**Task requirements**
If an entry holds a picture, drop the picture but restate the entry word for word.

Stored data entries:
↓
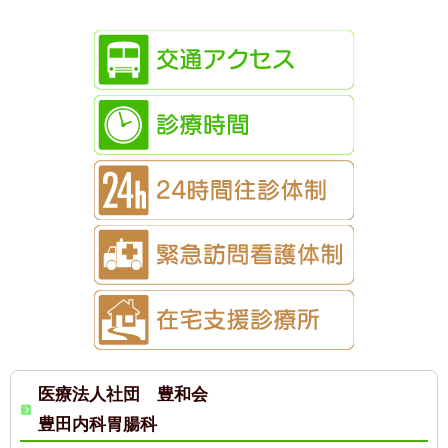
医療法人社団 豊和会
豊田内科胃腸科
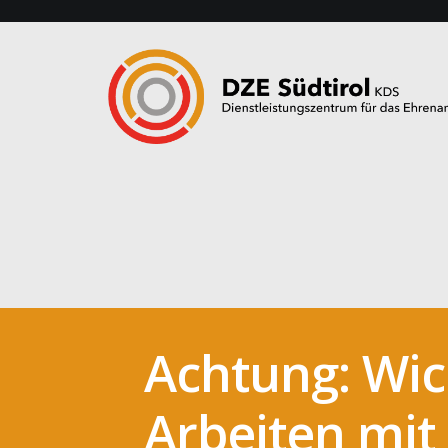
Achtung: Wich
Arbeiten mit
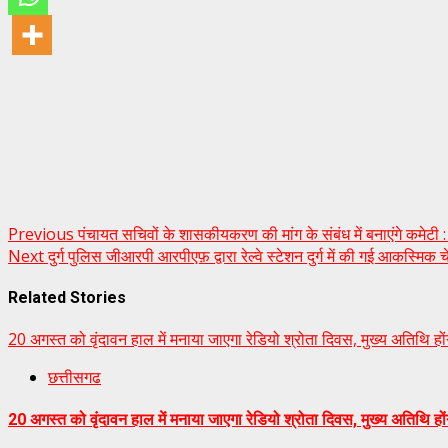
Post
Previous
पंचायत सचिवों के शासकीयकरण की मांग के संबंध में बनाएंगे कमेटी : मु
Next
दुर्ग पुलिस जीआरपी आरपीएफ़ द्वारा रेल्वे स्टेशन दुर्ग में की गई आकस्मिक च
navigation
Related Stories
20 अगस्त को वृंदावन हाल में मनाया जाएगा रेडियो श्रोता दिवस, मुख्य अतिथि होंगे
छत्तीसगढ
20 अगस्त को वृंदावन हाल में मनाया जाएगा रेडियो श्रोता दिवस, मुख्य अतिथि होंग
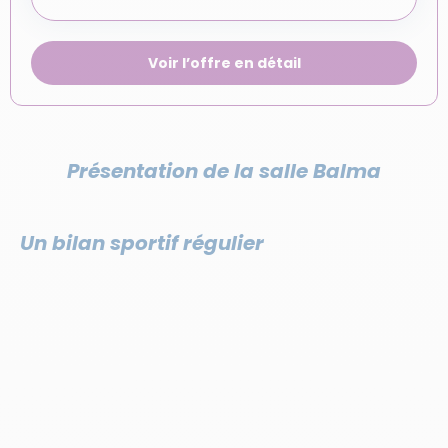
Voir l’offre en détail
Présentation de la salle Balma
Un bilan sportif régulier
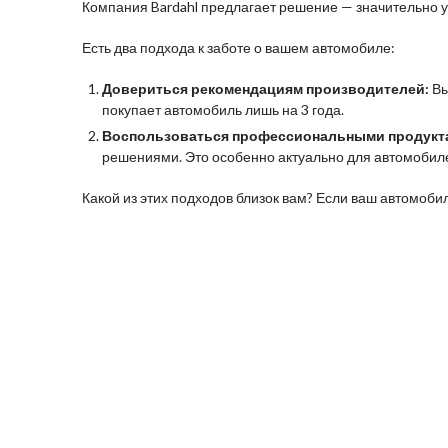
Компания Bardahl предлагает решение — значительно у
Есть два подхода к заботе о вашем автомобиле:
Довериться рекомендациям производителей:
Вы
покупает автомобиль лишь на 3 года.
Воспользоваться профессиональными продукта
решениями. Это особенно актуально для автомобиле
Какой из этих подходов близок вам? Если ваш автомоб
↑
**Expected answer**
医療法人社団 豊和会
豊田内科胃腸科
Achtung: Wich
Arbeiten mit
Post
Previous
पंचायत सचिवों के शासकीयकरण की मांग के संबंध में बनाएंगे कमेटी : मु
Next
दुर्ग पुलिस जीआरपी आरपीएफ़ द्वारा रेल्वे स्टेशन दुर्ग में की गई आकस्मिक च
navigation
Related Stories
20 अगस्त को वृंदावन हाल में मनाया जाएगा रेडियो श्रोता दिवस, मुख्य अतिथि होंगे
छत्तीसगढ
20 अगस्त को वृंदावन हाल में मनाया जाएगा रेडियो श्रोता दिवस, मुख्य अतिथि होंग
Voir l’offre en détail
Présentation de la salle Balma
Un bilan sportif régulier
Компания Bardahl предлагает решение — значительно у
Есть два подхода к заботе о вашем автомобиле:
Довериться рекомендациям производителей:
Вы
покупает автомобиль лишь на 3 года.
Воспользоваться профессиональными продукта
решениями. Это особенно актуально для автомобиле
Какой из этих подходов близок вам? Если ваш автомоб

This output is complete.